> [Teks Hasil Ekstraksi]

Home » » Bahasa Aceh dan Perkembangannya

Bahasa Aceh dan Perkembangannya

Written By Unknown on Rabu, 30 Juli 2014 | 08.33

Azwardi, S.Pd., M.Hum.
Ada tiga hal utama yang perlu dikemukakan di sini berkaitan dengan perkembangan bahasa Aceh dalam masyarakat. Pertama, perkembangan akibat interaksi antara bahasa Aceh dan bahasa daerah. Interaksi ini tidak semata-mata terjadi antara bahasa Aceh dan bahasa-bahasa daerah di Aceh, tetapi juga interaksi antara bahasa Aceh dan bahasa lain sebagai akibat dari proses mobilisasi penduduk, misalnya melalui program transmigrasi yang menghadirkan bahasa Jawa di tengah-tengah pemakai bahasa Aceh. Interaksi semacam itu di satu sisi dipandang secara positif karena dapat menyebabkan bahasa Aceh berkembang dengan baik, terutama di dalam pemekaran kosakata atau strukturnya. Di sisi lain, interaksi demikian juga dapat berakibat bahasa Aceh mendominasi bahasa-bahasa  daerah tadi karena jumlah penutur, tempat percakapan, daerah asal pemakai bahasa, dan situasi sosial percakapan cenderung dikuasai oleh bahasa Aceh karena luasnya pemakaian bahasa tersebut.

> [Bahan yang Disediakan]
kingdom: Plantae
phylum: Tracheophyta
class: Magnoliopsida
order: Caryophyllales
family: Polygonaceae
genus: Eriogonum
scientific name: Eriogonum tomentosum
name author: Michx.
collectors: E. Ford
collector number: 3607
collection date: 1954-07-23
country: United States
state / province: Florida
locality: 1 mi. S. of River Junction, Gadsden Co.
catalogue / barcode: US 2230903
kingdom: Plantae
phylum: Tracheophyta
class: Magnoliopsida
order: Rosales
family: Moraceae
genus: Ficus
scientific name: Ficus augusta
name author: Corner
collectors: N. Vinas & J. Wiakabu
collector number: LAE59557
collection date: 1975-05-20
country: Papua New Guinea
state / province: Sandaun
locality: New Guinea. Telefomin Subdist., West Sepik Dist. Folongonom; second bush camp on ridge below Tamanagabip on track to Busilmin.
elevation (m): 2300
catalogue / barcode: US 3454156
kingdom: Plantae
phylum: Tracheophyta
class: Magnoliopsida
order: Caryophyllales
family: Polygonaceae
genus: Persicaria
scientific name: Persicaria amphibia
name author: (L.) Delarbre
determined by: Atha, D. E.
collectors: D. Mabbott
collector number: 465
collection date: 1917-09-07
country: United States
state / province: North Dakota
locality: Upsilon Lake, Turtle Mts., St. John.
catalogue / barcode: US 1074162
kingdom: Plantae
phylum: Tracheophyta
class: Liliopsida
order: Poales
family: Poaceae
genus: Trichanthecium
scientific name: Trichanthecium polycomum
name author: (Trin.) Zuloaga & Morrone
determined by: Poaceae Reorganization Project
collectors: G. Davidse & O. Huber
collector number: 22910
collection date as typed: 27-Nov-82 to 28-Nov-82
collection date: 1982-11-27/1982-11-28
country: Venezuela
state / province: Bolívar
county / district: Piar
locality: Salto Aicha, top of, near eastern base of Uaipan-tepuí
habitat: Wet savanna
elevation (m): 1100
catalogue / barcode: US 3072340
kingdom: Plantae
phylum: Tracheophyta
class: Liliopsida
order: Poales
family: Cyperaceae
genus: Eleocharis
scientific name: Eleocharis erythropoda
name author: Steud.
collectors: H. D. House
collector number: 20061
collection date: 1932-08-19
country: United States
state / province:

> [Tugas Latihan]
1. Dalam teks tentang perkembangan bahasa Aceh, program apa yang disebut menghadirkan bahasa Jawa di tengah-tengah pemakai bahasa Aceh?
2. Lanjutkan teks tentang perkembangan bahasa Aceh mulai setelah kalimat terakhirnya.
Item-item ini merupakan bahan tersendiri yang terpisah dari teks tentang perkembangan bahasa Aceh.

> [Jawaban Tiap Tugas]
1. Program transmigrasi.

2.
Pemberlakuan otonomi sebagaimana dapat kita saksikan pada hari ini telah ikut pula mempengaruhi perkembangan bahasa-bahasa di Aceh. Setiap daerah yang memiliki bahasa sendiri memiliki kewenangan untuk memelihara dan mengembangkan bahasa mereka. Di satu pihak keadaan ini dipandang menguntungkan karena bahasa daerah menjadi terpelihara dan berkembang sebagaimana diharapkan. Akan tetapi, di pihak lain hal ini dikhawatirkan dapat melahirkan suatu kondisi yang saling menyaingi karena setiap daerah ingin agar bahasa mereka diperhatikan secara istimewa. Daerah-daerah dapat menuntut agar bahasa ibu mereka ikut diajarkan sebagai sebuah muatan lokal, paling tidak di wilayah mereka masing-masing. Tuntutan seperti ini sangat beralasan di era reformasi dan globalisasi karena setiap komunitas ingin memiliki jati diri agar dapat memenangi persaingan yang demikian ketat tanpa melihat bahwa dengan cara seperti itu, kurikulum sekolah semakin dibebani oleh bahasa-bahasa daerah itu.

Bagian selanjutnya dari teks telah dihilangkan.